= Team 29 =

Association of lawyers and journalists

The Team 29 is an informal association of lawyers and journalists aimed to counteract growing governmental closeness in Russia. The Team has worked since February 2015. Its leader is Ivan Pavlov, legal attorney. Most of the Team 29 members are ex-employees of the Freedom of Information Foundation, a NGO that worked in the field of FOI promotion and defense in Russia since 2004 and was in 2014 included in the list of "foreign agent" NGOs. Working now without a legal entity in Russia, the Foundation team has managed to continue their work despite governmental pressure over independent civic initiatives.

== Legal Activities ==
- Termination of criminal persecution of Svetlana Davydova, a mother of many children, charged of high treason for a phone call to the Ukrainian embassy.
- Contesting President Vladimir Putin's Decree classifying information on military personnel losses in the time of peace.
- Victory in a judicial dispute between an ex-employee of the "pro-Kremlin online troll fabric" against her former employer. The court trial has catalyzed public attention to the problem of paid online propaganda in Russia.
- Victory in the Constitutional Court of Russia: the Team 29 lawyers have achieved that child adoption secrecy is considered not absolute.

== Public Outreach ==
The Team 29 issued several media projects presenting legal guides for activists and the wide public. Within counteracting governmental closeness growth, the Team has launched "Closeness Chronicles", a chronology of governmental closeness growth facts happened in Russia during Vladimir Putin's last Presidency.

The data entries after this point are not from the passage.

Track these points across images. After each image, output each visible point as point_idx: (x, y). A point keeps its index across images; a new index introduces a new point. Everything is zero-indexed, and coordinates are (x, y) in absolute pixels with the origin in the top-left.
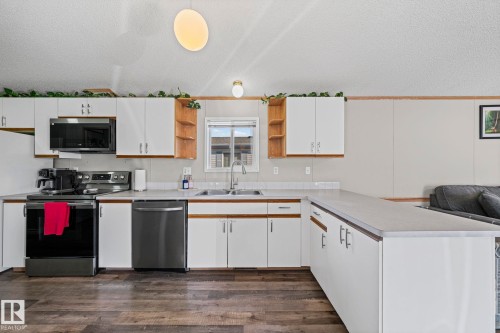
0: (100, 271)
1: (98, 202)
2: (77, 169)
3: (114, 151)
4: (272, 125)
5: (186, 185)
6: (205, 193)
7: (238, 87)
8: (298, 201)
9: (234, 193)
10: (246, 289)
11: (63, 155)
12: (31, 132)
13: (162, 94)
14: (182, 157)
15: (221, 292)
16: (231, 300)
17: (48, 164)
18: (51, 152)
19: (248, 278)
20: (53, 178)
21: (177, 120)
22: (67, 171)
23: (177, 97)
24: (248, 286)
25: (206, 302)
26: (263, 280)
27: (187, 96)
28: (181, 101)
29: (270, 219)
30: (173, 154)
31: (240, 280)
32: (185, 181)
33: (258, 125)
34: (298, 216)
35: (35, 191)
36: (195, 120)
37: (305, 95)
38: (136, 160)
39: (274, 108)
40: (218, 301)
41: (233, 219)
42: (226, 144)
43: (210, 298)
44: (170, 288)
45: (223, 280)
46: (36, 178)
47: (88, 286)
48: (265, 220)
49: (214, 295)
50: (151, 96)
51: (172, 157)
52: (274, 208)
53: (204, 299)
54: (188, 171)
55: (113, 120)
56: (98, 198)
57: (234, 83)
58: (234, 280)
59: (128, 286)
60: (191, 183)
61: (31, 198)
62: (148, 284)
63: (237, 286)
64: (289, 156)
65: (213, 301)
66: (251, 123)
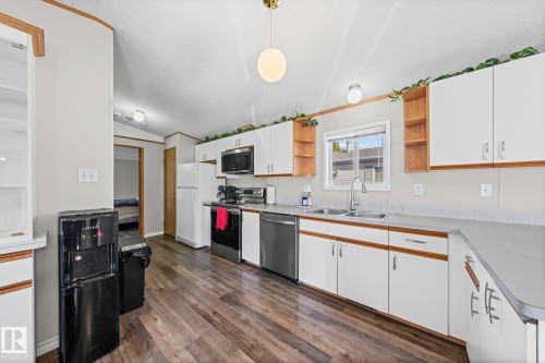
0: (243, 262)
1: (241, 210)
2: (237, 186)
3: (253, 172)
4: (410, 126)
5: (305, 202)
6: (322, 212)
7: (354, 91)
8: (444, 235)
9: (352, 215)
10: (351, 325)
11: (229, 176)
12: (214, 162)
13: (284, 119)
14: (301, 175)
15: (323, 315)
16: (329, 328)
17: (222, 183)
18: (222, 175)
19: (360, 315)
20: (225, 192)
21: (295, 140)
22: (231, 187)
23: (294, 119)
24: (355, 323)
25: (306, 317)
26: (379, 326)
27: (303, 116)
28: (298, 122)
29: (392, 253)
30: (291, 172)
31: (348, 314)
32: (304, 198)
33: (388, 132)
34: (445, 258)
35: (217, 200)
36: (314, 137)
37: (471, 70)
38: (269, 179)
39: (414, 102)
40: (317, 322)
41: (343, 243)
42: (348, 159)
43: (310, 315)
44: (282, 292)
45: (329, 305)
46: (217, 191)
47: (234, 269)
48: (385, 252)
49: (314, 315)
50: (276, 123)
51: (291, 175)
52: (398, 239)
53: (304, 314)
54: (308, 189)
55: (252, 148)
56: (242, 207)
57: (350, 88)
58: (341, 310)
59: (256, 279)
60: (310, 200)
61: (214, 205)
62: (267, 282)
63: (342, 318)
64: (433, 168)
65: (311, 319)
66: (379, 129)
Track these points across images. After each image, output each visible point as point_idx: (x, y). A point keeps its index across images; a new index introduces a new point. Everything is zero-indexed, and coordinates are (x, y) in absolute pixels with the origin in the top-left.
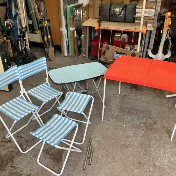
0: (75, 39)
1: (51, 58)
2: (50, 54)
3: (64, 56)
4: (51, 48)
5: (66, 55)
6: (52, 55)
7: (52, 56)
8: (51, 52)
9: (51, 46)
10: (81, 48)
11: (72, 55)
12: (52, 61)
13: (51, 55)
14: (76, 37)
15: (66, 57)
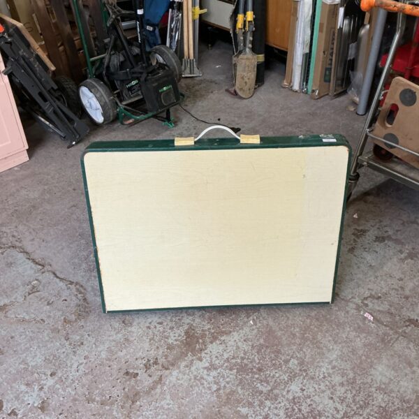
0: (336, 35)
1: (241, 89)
2: (237, 74)
3: (291, 88)
4: (245, 57)
5: (296, 87)
6: (246, 80)
7: (246, 83)
8: (244, 71)
9: (247, 50)
10: (353, 70)
11: (313, 91)
12: (241, 98)
13: (243, 78)
14: (341, 29)
15: (296, 92)
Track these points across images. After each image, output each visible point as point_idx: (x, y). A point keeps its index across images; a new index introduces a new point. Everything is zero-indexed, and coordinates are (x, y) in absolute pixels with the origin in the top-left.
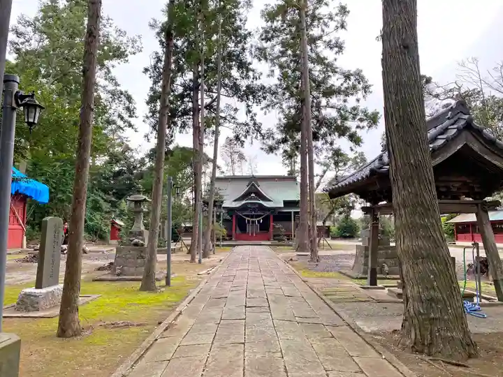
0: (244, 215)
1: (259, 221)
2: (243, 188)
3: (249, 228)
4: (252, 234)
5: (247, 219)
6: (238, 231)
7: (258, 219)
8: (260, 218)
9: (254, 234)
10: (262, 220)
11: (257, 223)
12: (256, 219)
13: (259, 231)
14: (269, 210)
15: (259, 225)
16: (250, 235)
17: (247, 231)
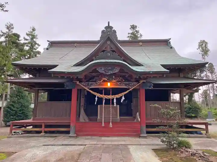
0: (93, 89)
1: (118, 100)
4: (107, 123)
5: (98, 95)
6: (83, 117)
7: (118, 96)
8: (120, 95)
9: (111, 124)
10: (123, 98)
11: (115, 104)
12: (113, 96)
13: (118, 117)
14: (137, 81)
15: (118, 106)
16: (103, 125)
17: (99, 117)
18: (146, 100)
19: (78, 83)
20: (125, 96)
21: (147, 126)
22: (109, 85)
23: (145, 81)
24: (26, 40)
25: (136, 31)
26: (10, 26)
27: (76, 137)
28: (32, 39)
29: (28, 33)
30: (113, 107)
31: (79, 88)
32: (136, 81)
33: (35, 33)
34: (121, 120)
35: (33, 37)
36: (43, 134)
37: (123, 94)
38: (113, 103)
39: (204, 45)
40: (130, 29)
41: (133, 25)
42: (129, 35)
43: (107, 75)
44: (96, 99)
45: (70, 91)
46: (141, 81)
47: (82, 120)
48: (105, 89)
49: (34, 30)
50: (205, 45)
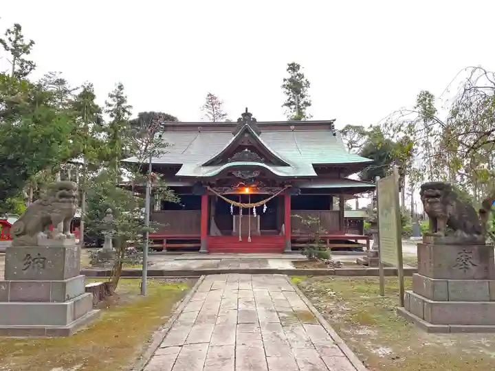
0: (227, 196)
1: (259, 210)
2: (226, 141)
3: (238, 224)
4: (245, 237)
5: (233, 203)
6: (215, 231)
7: (258, 204)
8: (261, 203)
9: (249, 238)
10: (265, 207)
11: (255, 214)
12: (252, 205)
13: (259, 231)
14: (282, 186)
15: (259, 216)
16: (240, 240)
17: (234, 230)
18: (292, 209)
19: (209, 188)
20: (267, 204)
21: (293, 241)
22: (247, 191)
23: (290, 186)
24: (110, 105)
25: (299, 75)
26: (88, 87)
27: (208, 253)
28: (119, 104)
29: (111, 93)
30: (253, 218)
31: (211, 194)
32: (280, 186)
33: (122, 93)
34: (262, 233)
35: (121, 100)
36: (164, 251)
37: (265, 201)
38: (252, 213)
39: (427, 101)
40: (288, 70)
41: (293, 64)
42: (286, 83)
43: (245, 180)
44: (232, 207)
45: (200, 198)
46: (287, 186)
47: (213, 233)
48: (243, 195)
49: (121, 87)
50: (430, 100)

== Termination of the activities ==
On 16 July 2021, the website of the Team 29 was blocked by Federal Service for Supervision of Communications, Information Technology and Mass Media at the request of Prosecutor General of Russia. According to official letter, Prosecutor General of Russia identifies the Team 29 to Czech nonprofit organization "Společnost Svobody Informace" which was designated undesirable on 29 June 2021. The Team 29 doesn't agree with that but it has to make decision to dissolve itself because of risks involved with criminal prosecution under the article 284.1 of the Criminal Code of Russia against its members. The Team 29 will delete its digital archive including judicial documents. The Team 29 recommends to delete direct links to its documents because such links can be regarded as a participation in the activity of undesirable organization and be grounds for criminal prosecution. Former members of the Team 29 will continue to work in their personal capacity.